The TV cabinet’s location is usually an exterior wall beside the patio or deck, but it could also be a nearby fence. Wherever you decide to install it, make sure the surface is sturdy and can support the weight of both the TV and its housing.
Next, attach pressure-treated 2 x 6s to either side of the plywood. To do this, drive coated deck screws into the surface at an angle. A deeper TV may require wider material, but 2 x 6s should work for most flat-screen displays.
2. Install the TV mount.
Install the TV mount on the plywood following the manufacturer’s instructions. Allow some space for the TV to hang on the rails.
3. Build the doors.
Lipford creates the doors from pressure-treated fence boards, overlapping each other by about an inch. In doing so, he mimics the pattern of the fence behind the cabinet.
He then secures everything together with waterproof wood glue and galvanized nails.
Finally, on the back of each door, he attaches a horizontal piece at the top and bottom, with a diagonal piece running between the two boards to add strength.
4. Attach doors to cabinet.
When it’s time to attach the doors to the cabinet frame, enclosing this frame couldn’t be easier, explains Lipford. Just use ordinary gate hinges that can be purchased at a home-and-garden center, and follow the manufacturer’s installation instructions.
5. Waterproof the cabinet.
Shielding your outdoor TV cabinet from rain is necessary to prevent damage to the device—and electrical shock to you.
Indoor TVs aren’t designed for outdoor use and installing one outside likely will void your warranty, as well as shorten the television’s life. Your best bet is to purchase a waterproof outdoor TV, which is usually twice as expensive as an indoor model, but provides peace of mind. Or, you can purchase a waterproof TV enclosure that helps the device withstand extreme temperatures and precipitation.
As for keeping rain out of the TV cabinet, Lipford applies some peel-and-stick roofing starter strip to the top. It will overlap the front edge.
6. Add a roof.
To add character and extra overhead protection, Lipford creates a shed-style cabinet roof with a strip of the fence material.

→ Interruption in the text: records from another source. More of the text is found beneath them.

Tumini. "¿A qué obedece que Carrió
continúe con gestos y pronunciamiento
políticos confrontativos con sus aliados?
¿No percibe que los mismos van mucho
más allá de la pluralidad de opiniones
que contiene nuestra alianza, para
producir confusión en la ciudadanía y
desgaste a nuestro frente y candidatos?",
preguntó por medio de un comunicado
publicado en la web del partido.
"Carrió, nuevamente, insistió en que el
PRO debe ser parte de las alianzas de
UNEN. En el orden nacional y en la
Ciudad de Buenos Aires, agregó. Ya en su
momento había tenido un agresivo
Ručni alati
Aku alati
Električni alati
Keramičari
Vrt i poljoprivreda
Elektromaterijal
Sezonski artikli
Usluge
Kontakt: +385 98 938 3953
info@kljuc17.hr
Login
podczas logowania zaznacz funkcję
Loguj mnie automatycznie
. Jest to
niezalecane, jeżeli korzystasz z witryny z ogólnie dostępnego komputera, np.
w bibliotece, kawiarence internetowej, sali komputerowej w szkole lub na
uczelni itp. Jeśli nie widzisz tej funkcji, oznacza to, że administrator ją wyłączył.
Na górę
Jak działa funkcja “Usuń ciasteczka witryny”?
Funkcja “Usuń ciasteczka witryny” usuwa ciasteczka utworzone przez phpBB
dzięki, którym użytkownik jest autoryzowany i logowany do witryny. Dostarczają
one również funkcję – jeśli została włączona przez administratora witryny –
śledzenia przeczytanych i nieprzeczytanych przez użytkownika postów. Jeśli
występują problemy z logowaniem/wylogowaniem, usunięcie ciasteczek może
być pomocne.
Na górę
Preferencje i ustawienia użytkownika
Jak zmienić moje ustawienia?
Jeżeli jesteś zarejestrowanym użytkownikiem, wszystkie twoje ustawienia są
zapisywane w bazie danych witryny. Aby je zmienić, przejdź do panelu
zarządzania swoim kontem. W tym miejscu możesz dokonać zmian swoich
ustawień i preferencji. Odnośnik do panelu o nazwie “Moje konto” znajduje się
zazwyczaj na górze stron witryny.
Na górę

In addition, he uses scraps from the fence boards to, once again, add 1-inch overlap patterns to mimic the nearby fence. The effect drives home the fact that this cabinet is definitely a house for the TV!
7. Stain the cabinet.
Outdoor furniture faces wear and tear from year-round exposure to the elements, and a TV cabinet is no exception. It’ll take a beating from sun, rain, hail, humidity, snow and whatever else Mother Nature throws at it. So, you’ll need to coat the cabinet with stain to protect it.
Visit your local home-and-garden center to choose the best stain for your cabinet. It usually boils down to color and transparency (ow much of the wood grain you want to see).
Once you’ve stain the cabinet, let it dry, mount that TV and tune into that can’t miss show or sporting event!